Exercise directions:
List every line in this data where the string "root" occurs.

Dataset items:
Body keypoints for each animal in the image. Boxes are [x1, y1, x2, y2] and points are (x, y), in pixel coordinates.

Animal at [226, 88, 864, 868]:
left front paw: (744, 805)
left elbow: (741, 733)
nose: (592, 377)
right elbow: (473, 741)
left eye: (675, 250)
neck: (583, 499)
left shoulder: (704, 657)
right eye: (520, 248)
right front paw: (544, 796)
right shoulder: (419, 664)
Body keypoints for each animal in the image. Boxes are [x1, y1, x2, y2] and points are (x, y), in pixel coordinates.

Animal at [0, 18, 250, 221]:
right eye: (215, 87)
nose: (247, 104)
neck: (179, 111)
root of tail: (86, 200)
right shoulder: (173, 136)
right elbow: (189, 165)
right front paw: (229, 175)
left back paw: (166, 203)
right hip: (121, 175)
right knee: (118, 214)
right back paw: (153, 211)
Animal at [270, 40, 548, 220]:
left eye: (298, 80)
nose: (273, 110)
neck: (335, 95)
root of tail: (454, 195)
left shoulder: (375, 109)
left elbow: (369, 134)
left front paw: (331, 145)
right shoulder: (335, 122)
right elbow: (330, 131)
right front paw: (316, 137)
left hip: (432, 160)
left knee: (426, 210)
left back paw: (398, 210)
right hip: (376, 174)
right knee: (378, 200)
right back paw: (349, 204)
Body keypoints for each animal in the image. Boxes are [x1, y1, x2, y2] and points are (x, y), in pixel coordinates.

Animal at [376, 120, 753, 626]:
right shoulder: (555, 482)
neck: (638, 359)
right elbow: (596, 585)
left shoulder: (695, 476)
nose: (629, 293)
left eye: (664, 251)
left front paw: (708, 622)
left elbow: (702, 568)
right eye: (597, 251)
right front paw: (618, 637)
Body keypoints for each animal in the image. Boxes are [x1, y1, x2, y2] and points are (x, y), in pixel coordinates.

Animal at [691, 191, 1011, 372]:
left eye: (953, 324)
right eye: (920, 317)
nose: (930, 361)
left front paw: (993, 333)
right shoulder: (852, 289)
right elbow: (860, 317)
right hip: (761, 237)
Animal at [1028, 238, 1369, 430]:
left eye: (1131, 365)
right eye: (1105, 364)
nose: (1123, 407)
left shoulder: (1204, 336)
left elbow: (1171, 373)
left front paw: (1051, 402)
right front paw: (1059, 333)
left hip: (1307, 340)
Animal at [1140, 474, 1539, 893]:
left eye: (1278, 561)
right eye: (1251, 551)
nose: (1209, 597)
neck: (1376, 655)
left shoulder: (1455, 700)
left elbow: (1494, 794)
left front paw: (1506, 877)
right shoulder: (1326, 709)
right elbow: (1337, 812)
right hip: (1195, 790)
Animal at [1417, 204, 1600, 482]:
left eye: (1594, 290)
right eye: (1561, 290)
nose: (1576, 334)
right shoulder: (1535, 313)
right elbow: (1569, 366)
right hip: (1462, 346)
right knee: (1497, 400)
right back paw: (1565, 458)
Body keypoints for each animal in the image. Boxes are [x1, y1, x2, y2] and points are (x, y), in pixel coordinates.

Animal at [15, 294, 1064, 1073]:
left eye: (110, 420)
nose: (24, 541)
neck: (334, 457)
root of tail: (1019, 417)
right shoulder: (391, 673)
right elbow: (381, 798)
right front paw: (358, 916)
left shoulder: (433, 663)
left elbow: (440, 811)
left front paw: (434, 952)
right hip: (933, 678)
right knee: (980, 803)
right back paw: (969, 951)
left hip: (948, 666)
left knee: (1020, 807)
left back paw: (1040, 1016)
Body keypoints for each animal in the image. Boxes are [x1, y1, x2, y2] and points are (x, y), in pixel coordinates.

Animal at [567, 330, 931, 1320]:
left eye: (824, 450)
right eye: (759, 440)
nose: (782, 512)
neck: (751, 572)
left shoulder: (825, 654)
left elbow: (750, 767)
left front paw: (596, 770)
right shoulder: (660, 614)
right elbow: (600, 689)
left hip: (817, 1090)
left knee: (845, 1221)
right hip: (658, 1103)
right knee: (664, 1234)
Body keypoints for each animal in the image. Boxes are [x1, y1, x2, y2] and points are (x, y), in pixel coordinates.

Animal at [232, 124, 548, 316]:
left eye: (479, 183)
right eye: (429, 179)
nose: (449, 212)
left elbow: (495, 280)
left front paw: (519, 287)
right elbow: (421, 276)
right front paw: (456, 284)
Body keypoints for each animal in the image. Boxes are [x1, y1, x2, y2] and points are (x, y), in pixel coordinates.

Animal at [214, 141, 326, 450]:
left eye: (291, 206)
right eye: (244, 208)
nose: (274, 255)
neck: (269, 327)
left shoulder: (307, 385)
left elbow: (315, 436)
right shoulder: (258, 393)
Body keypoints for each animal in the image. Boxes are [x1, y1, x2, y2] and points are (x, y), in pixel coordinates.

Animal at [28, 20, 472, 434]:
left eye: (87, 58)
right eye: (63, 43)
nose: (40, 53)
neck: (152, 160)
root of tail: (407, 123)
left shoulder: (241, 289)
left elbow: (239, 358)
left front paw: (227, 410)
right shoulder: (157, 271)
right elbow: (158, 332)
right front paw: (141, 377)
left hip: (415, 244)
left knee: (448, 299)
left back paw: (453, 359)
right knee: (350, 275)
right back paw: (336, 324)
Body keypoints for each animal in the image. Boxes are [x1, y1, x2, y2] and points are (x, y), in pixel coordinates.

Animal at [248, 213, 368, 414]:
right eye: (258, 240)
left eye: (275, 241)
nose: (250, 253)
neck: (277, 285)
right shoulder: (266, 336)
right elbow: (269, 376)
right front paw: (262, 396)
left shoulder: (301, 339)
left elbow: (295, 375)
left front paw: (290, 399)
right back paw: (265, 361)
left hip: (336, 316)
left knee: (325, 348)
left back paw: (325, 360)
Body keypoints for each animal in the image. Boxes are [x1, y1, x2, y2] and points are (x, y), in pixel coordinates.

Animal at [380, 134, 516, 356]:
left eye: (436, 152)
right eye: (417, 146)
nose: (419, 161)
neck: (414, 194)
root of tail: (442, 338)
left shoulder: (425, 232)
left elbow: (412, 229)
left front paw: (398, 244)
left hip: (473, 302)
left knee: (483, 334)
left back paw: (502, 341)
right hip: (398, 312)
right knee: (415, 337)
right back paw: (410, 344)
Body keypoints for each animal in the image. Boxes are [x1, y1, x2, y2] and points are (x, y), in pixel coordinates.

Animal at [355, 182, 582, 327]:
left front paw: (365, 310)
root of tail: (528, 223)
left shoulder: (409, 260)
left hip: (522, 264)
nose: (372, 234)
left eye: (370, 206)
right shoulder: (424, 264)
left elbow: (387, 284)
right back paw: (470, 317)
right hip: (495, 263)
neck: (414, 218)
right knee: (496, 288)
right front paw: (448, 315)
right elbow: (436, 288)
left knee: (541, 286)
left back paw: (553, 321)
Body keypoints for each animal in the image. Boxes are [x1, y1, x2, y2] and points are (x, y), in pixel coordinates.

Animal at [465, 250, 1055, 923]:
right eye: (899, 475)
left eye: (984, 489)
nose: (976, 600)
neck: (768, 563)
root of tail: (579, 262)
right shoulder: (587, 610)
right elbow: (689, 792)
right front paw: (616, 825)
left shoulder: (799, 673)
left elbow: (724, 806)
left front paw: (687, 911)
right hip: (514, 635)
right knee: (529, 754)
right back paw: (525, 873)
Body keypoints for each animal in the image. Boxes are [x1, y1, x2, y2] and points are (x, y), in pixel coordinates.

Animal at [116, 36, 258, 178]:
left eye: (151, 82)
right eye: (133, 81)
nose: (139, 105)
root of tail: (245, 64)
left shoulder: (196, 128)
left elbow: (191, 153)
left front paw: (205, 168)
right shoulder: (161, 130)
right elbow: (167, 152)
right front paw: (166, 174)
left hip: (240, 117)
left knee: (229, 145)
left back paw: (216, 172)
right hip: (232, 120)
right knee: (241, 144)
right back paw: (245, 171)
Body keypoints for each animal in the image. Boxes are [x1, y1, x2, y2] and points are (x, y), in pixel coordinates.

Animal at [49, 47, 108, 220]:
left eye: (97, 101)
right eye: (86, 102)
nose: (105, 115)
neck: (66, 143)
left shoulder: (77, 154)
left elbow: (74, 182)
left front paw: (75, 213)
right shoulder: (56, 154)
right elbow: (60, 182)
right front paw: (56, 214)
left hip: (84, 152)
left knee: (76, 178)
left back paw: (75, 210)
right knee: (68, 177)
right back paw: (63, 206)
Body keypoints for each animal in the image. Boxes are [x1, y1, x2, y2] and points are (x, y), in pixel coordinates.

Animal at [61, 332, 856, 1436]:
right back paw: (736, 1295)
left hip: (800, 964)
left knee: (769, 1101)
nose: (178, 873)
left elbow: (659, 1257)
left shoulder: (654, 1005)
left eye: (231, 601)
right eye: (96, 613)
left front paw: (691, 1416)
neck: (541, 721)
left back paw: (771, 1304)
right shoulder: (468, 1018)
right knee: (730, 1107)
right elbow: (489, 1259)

Problem solution:
root of tail: (86, 200)
root of tail: (454, 195)
root of tail: (1019, 417)
root of tail: (407, 123)
root of tail: (442, 338)
root of tail: (528, 223)
root of tail: (579, 262)
root of tail: (245, 64)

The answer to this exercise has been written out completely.